→ **Action item**
From the listing that follows, reproduce only the lines from the one holding "focal_35mm: 28" through the one holding "focal_mm: 300", both included, with no pictures.

# # #

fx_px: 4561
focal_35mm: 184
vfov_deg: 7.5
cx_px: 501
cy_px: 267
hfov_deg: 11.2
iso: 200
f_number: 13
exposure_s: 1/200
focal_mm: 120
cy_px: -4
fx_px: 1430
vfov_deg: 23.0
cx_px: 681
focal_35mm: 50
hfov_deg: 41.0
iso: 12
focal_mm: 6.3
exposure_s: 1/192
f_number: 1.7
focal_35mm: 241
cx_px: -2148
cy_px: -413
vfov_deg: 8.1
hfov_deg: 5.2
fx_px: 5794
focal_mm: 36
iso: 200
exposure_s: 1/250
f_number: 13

# # #

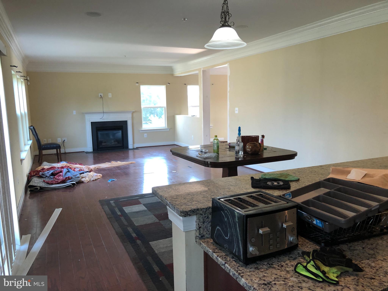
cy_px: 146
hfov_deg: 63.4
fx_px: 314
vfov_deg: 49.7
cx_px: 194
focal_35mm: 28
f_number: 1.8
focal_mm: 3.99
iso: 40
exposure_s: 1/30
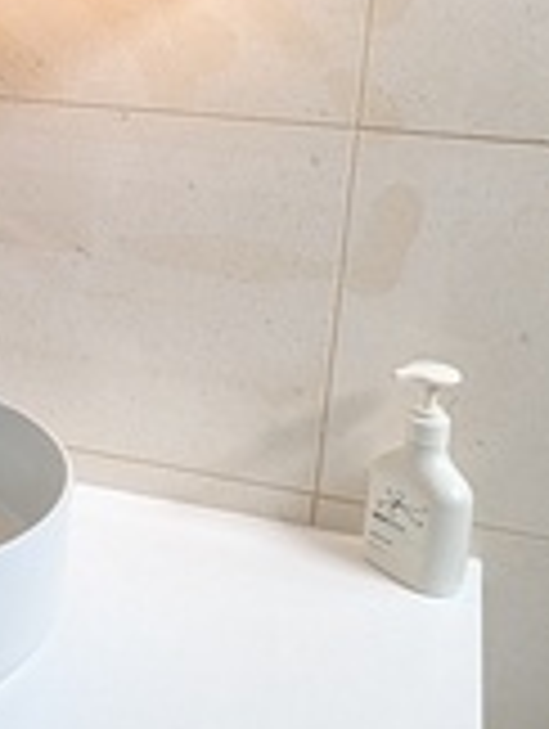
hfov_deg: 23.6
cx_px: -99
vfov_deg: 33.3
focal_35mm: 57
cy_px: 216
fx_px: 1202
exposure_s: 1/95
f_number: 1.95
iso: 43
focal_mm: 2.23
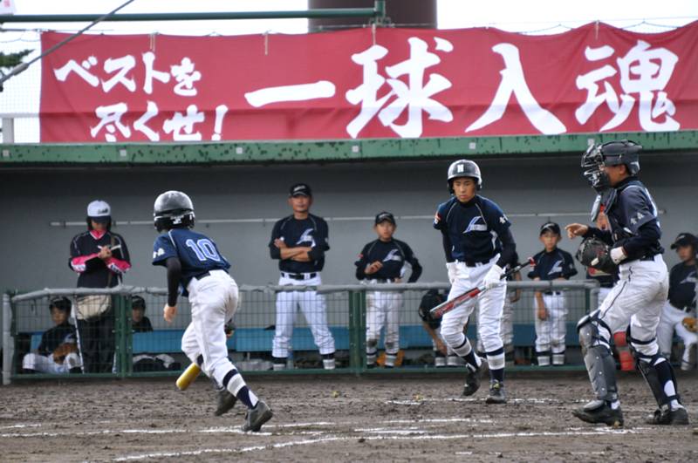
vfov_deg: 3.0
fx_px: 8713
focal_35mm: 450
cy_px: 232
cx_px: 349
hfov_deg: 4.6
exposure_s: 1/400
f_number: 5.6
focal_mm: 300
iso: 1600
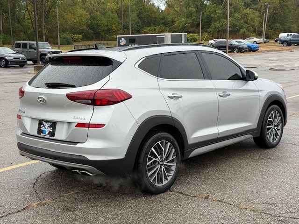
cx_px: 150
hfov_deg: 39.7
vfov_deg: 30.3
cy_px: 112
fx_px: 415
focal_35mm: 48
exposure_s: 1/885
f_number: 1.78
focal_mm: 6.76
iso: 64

# # #

→ **Reply to the exercise**
focal_35mm: 28
f_number: 1.8
focal_mm: 3.99
iso: 40
exposure_s: 1/30
hfov_deg: 23.6
cx_px: -99
vfov_deg: 33.3
focal_35mm: 57
cy_px: 216
fx_px: 1202
exposure_s: 1/95
f_number: 1.95
iso: 43
focal_mm: 2.23
vfov_deg: 3.0
fx_px: 8713
focal_35mm: 450
cy_px: 232
cx_px: 349
hfov_deg: 4.6
exposure_s: 1/400
f_number: 5.6
focal_mm: 300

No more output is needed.